0

I'm new to unit testing and have mostly programmed using IDEs, therefore I haven't created and/or modified makefiles before.

Now that I'm exploring Unit Testing and TDD in general; I'm not sure how to set up the development environment so that my unit tests automatically run on every build.

Please help. A general procedure to achieve this would do wonders.

I have not tried anything yet as I'm not very familiar with modifying C Make files.

mrs15
  • 15
  • 5
  • Yes, see, [Test-Driven Development in C](https://eradman.com/posts/tdd-in-c.html) and [C programming and TDD](https://stackoverflow.com/q/2574139/2472827). – Neil Nov 27 '22 at 02:46
  • So, you want an example Makefile + some unit tests ? I can provide some. – AR7CORE Nov 27 '22 at 09:07
  • Is this actually related to CMake or are you just referring to makefiles used for building C code and added a wrong tag to the question? Usually you exclude tests from the normal build btw: Tests can slow down build times and if a build server is running the test suite during nightly builds anyways, you may want the option of skipping them. Adding 2 separate targets for building & running all tests would be the way to go. In cmake you'd probably make use of ctest btw... – fabian Nov 27 '22 at 09:52

1 Answers1

0

Here is a simple Makefile I use for small TDD projects using criterion:

CC=gcc
RELEASE_CFLAGS=-ansi -pedantic -Wall -Werror -Wextra
TESTS_CFLAGS=-pedantic -Wall -Werror -Wextra
TESTS_LDFLAGS=-lcriterion

RELEASE_SRC=$(shell find src/ -type f -name '*.c')
RELEASE_OBJ=$(subst src/,obj/,$(RELEASE_SRC:.c=.o))

TESTS_SRC=$(shell find tests/src/ -type f -name '*.c')
TESTS_OBJ=$(subst src/,obj/,$(TESTS_SRC:.c=.o))
TESTS_BIN=$(subst src/,bin/,$(TESTS_SRC:.c=))

default: run-tests

obj/%.o: src/%.c
    $(CC) $(RELEASE_CFLAGS) -c $^ -o $@

tests/obj/%.o: tests/src/%.c
    $(CC) $(TESTS_CFLAGS) -c $^ -o $@

tests/bin/%: tests/obj/%.o $(RELEASE_OBJ)

- [CHALLENGE 1]
Answer these about the unit testing question:
(a) What has the asker mostly used for programming?
(b) Which tool does the comment from fabian say you would probably use in CMake?
(c) Which testing library is the makefile in the answer used with?

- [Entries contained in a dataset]

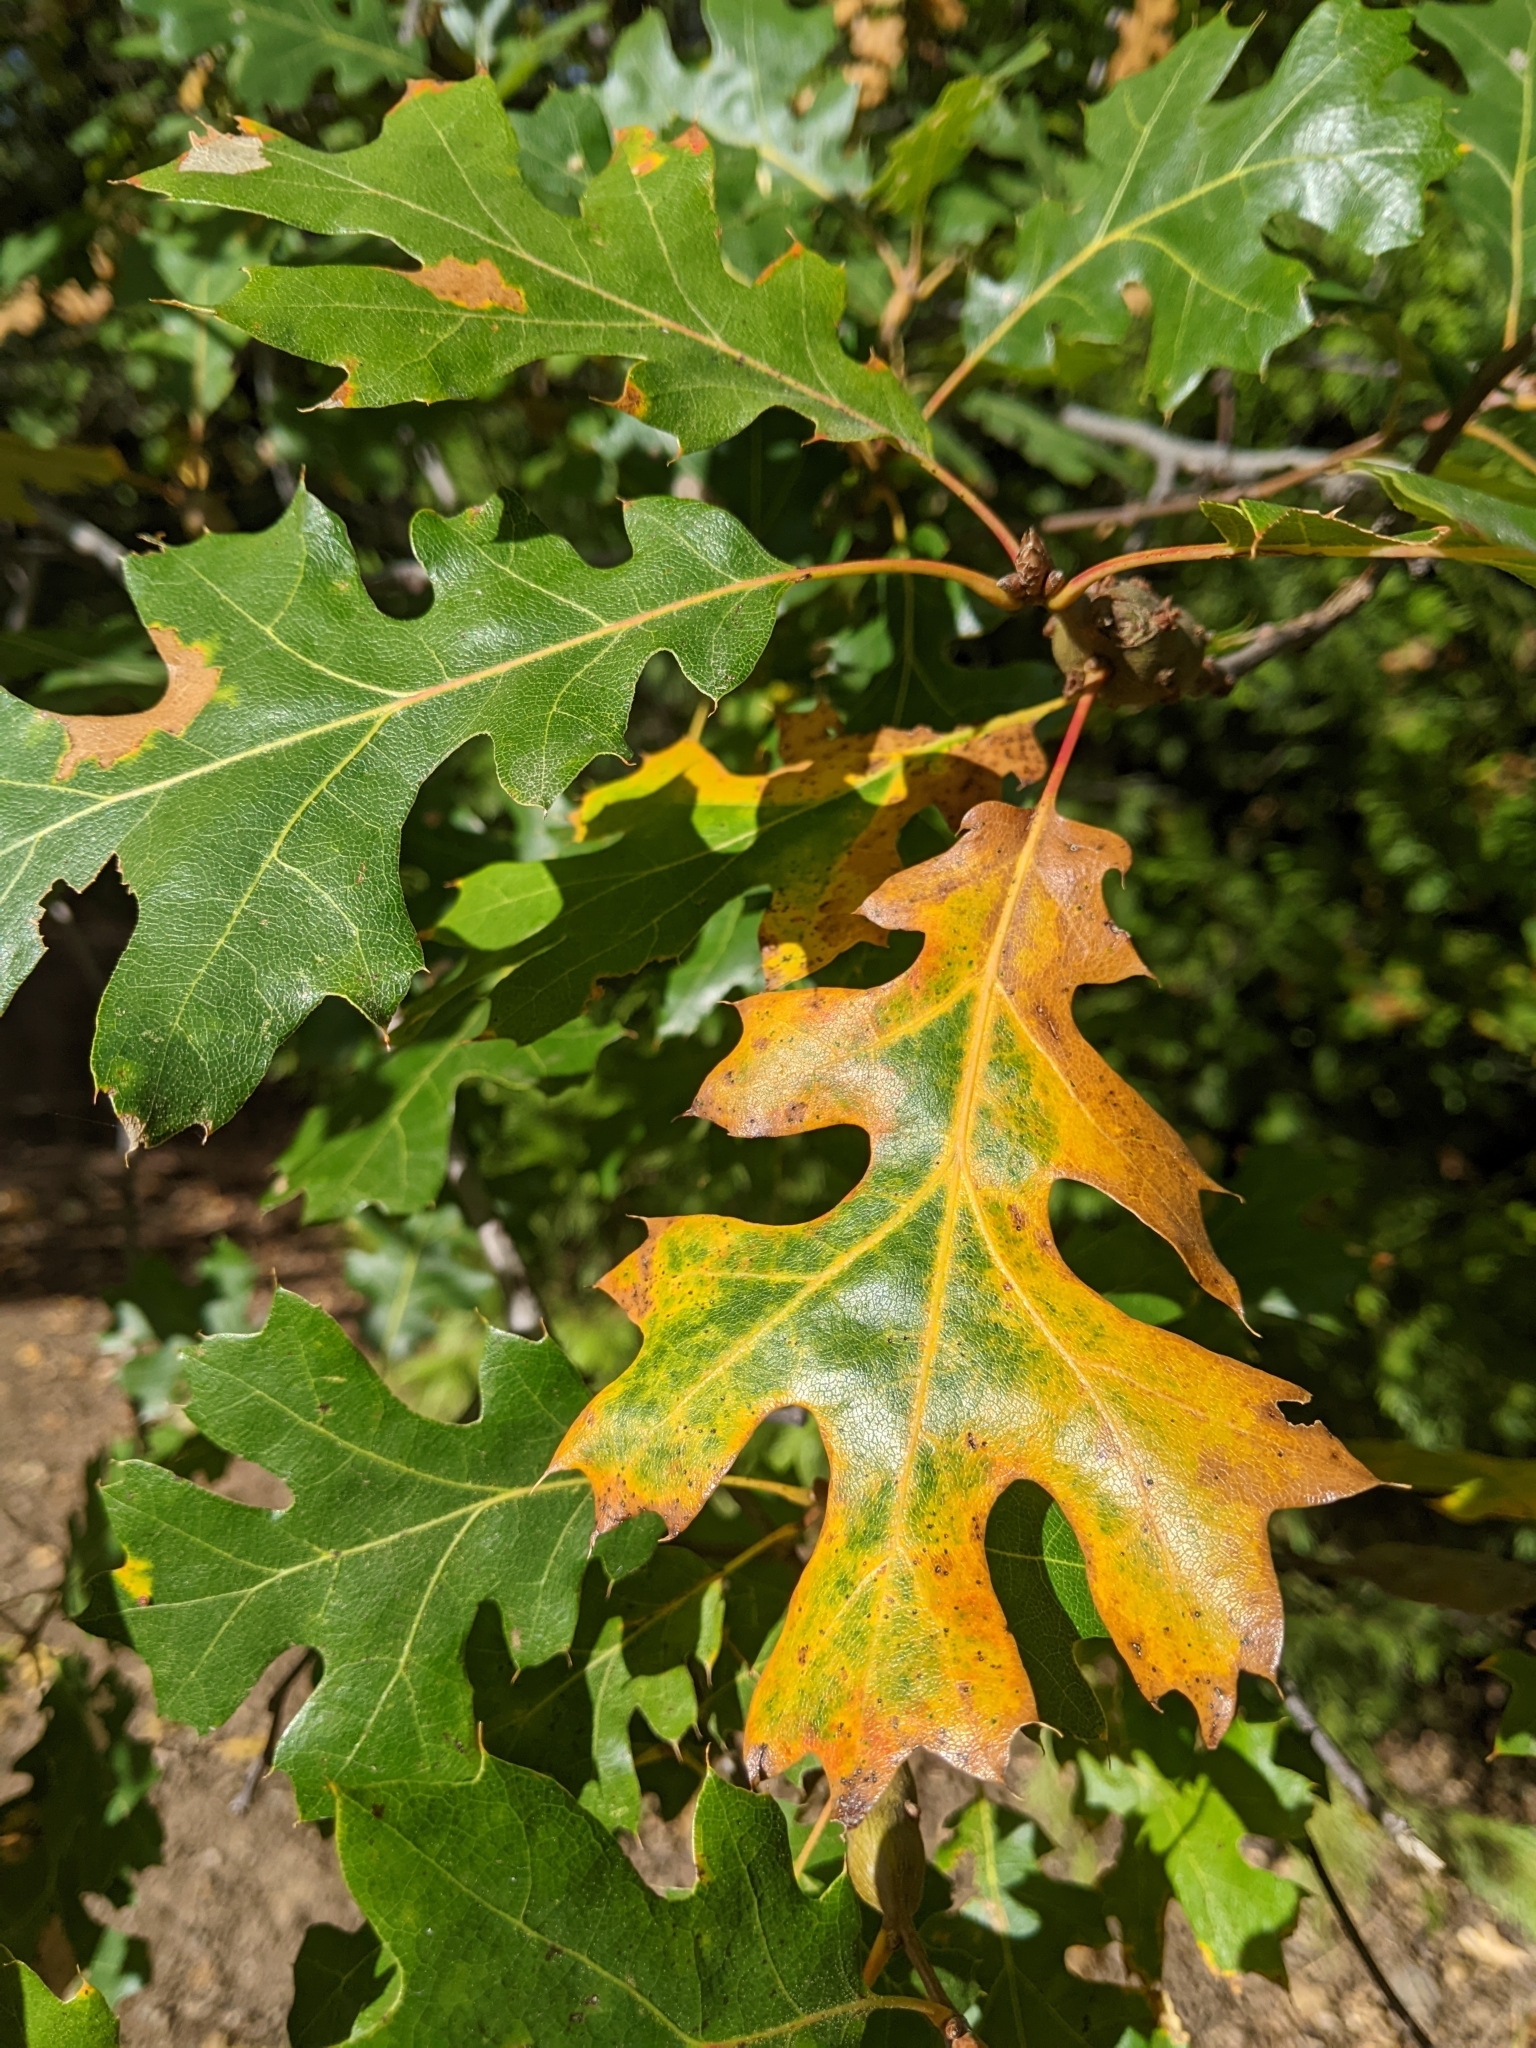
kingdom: Plantae
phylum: Tracheophyta
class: Magnoliopsida
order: Fagales
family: Fagaceae
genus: Quercus
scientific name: Quercus kelloggii
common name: California black oak
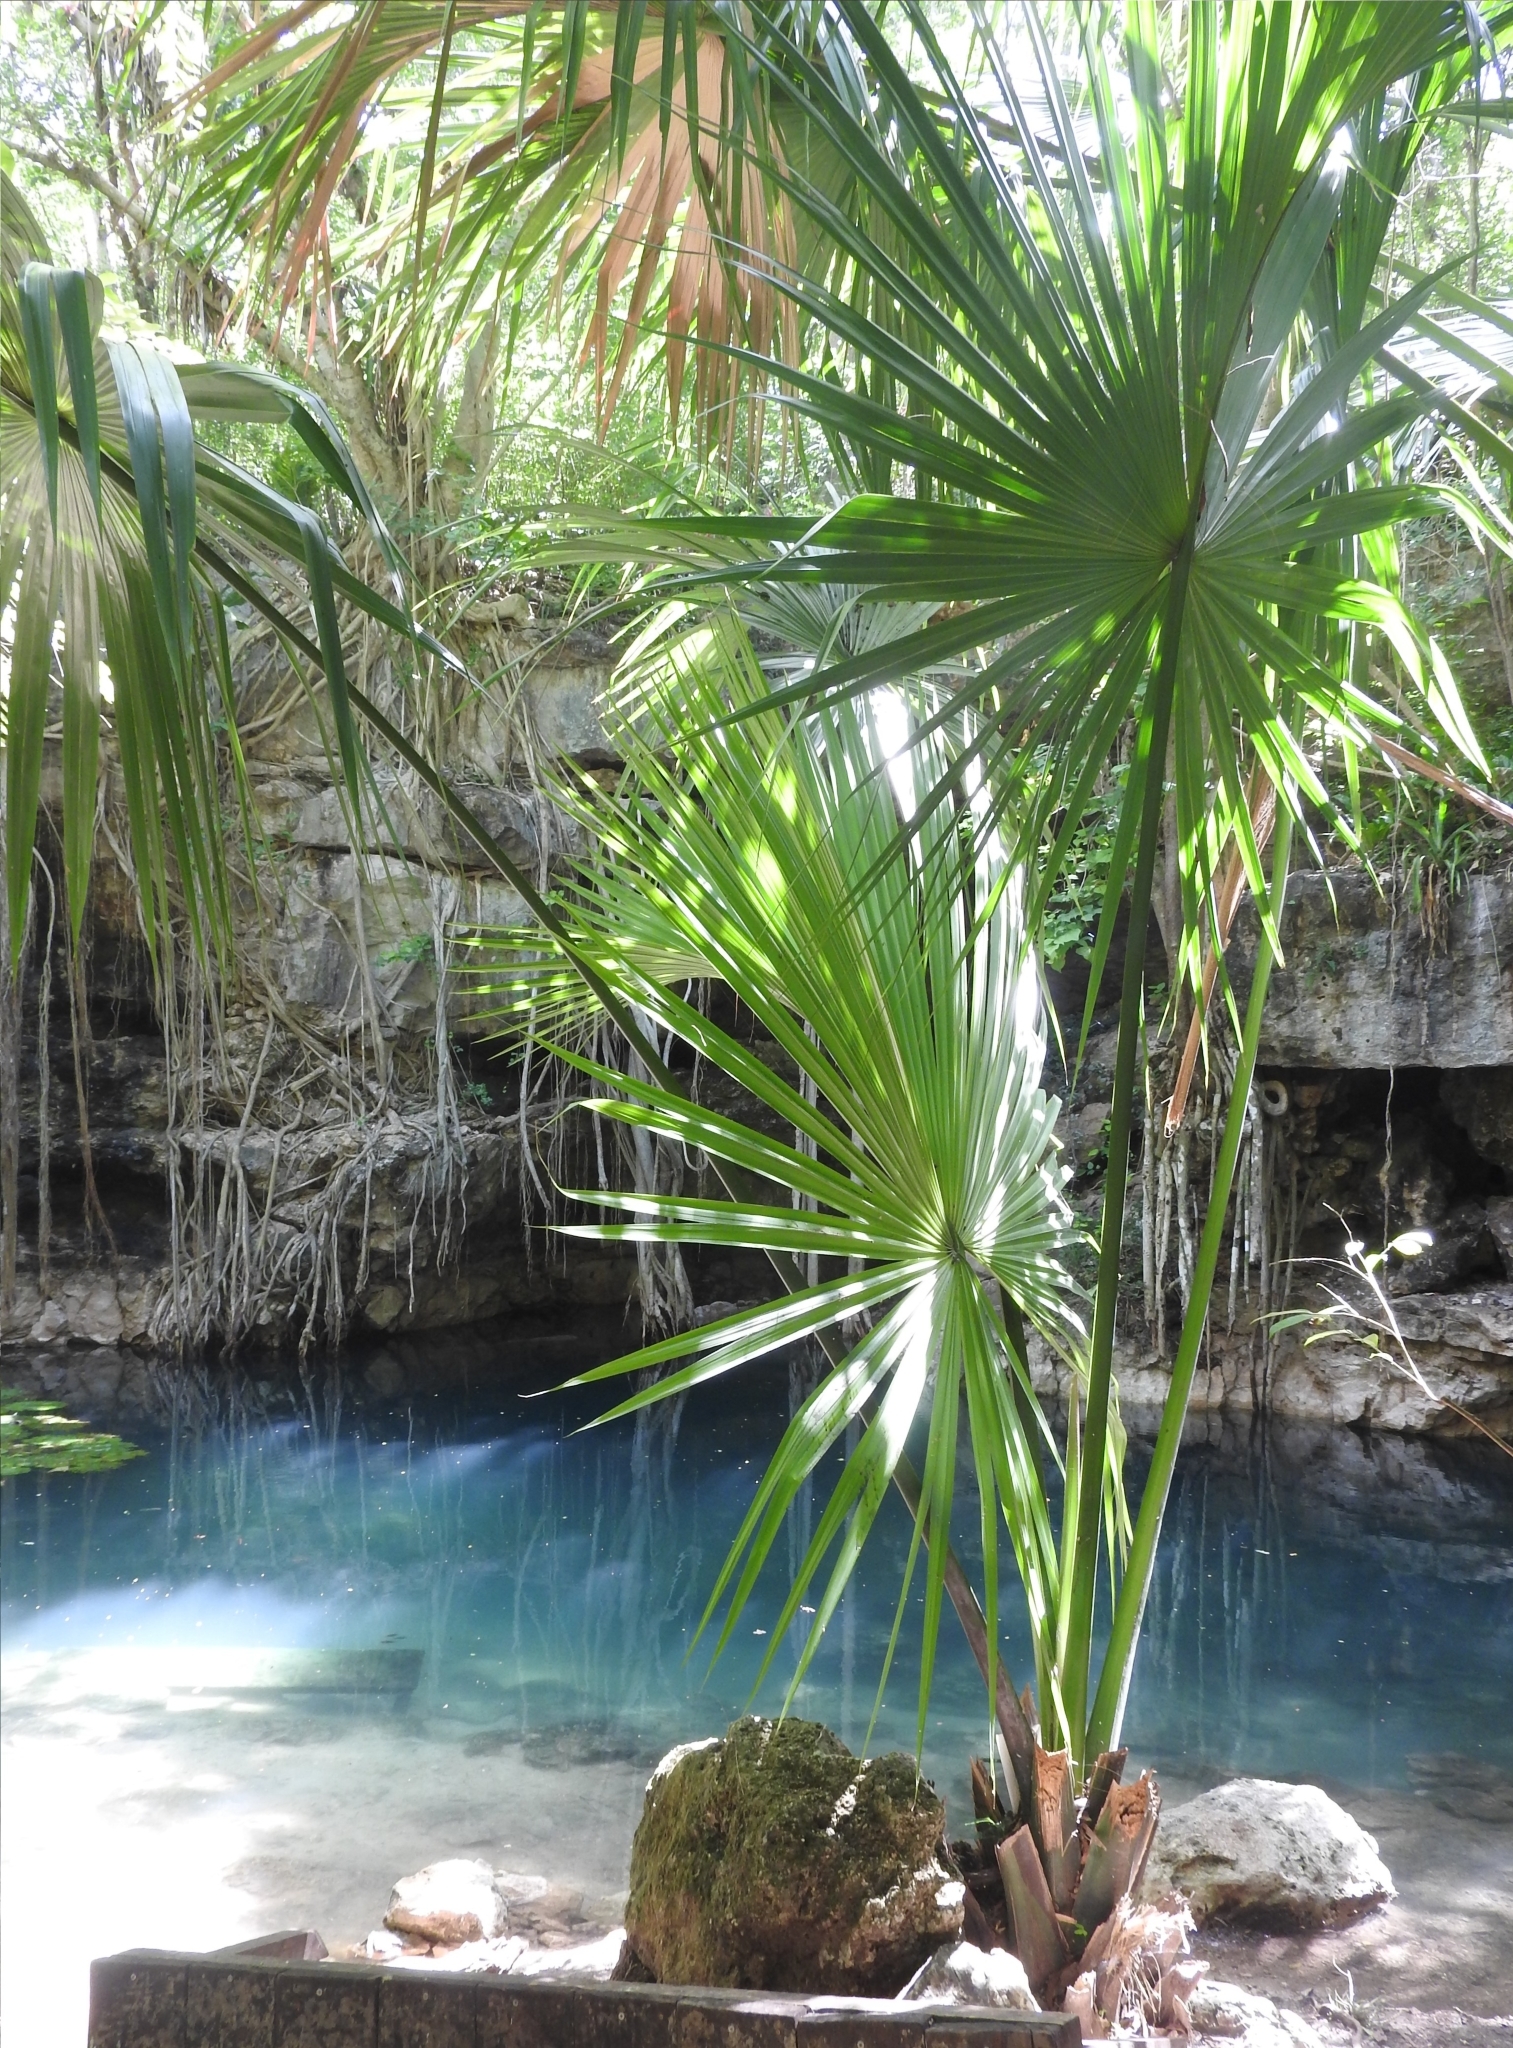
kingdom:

- [CHALLENGE 2] Please arrange the lines of the dataset entries above as a numbered list, skipping blank lines and leaving the pictures out.

- [RESPONSE 1]
(a) IDEs
(b) ctest
(c) criterion

- [RESPONSE 2]
1. kingdom: Plantae
2. phylum: Tracheophyta
3. class: Magnoliopsida
4. order: Fagales
5. family: Fagaceae
6. genus: Quercus
7. scientific name: Quercus kelloggii
8. common name: California black oak
9. kingdom:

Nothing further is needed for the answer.